Dr. Jain highlighted how COVID-19 vandalizes the brain with virus-associated necrotizing disseminated acute leukoencephalopathy. Dr. Gupta gave a superb presentation, highlighting the NEJM paper that noted, during the height of the pandemic in the spring, because patients were not going to the hospital, less stroke imaging occurred. Yet there may have been just as much morbidity from strokes with patients suffering strokes at home, emphasizing how strokes related to COVID-19 have high morbidity and mortality. These presentations, and the RSNA paper presented by Colbey Freeman from U Penn’s Perelman School of Medicine, noted more than one-fifth of patients with COVID-19 presented with neurologic findings with imaging showing critical findings, often had comorbidities from hypertension and diabetes, presenting with elevations in serum creatinine, D-dimer, and fibrinogen.

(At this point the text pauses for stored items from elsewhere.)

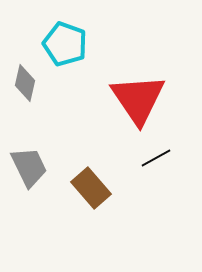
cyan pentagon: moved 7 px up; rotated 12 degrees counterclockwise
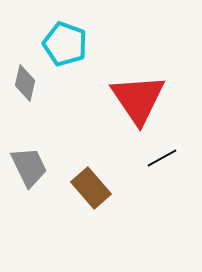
black line: moved 6 px right
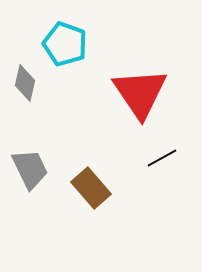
red triangle: moved 2 px right, 6 px up
gray trapezoid: moved 1 px right, 2 px down
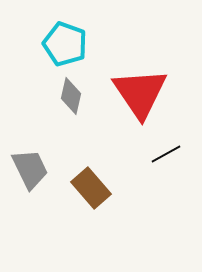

These RSNA presentations highlight the fact that we are still in the midst of the pandemic, or more globally, a “systemic” because COVID-19 affects minority populations already at greater risk due to inequities and disparities in access to health care. I continue to get tested. My PCR is now negative, and my antibodies skyrocketed from six several months ago to 173 last week, supposedly correlating to how badly one had the disease. I am one of the lucky ones, with a supportive family, friends, job, and access to great health care. I can come back to work. Although vaccines are on the horizon, there is much about this virus we still do not know. Why do some patients have minimal symptoms with smell loss? Why do others have severe respiratory issues? Why do some COVID-19 patients have devastating neurologic complications? For the near future — as much as we all still want to get together — we need to each do our part: socially distance, pursue the science of the disease, follow the CDC recommendations, and do as much as we can to support our fellow health care workers and our communities.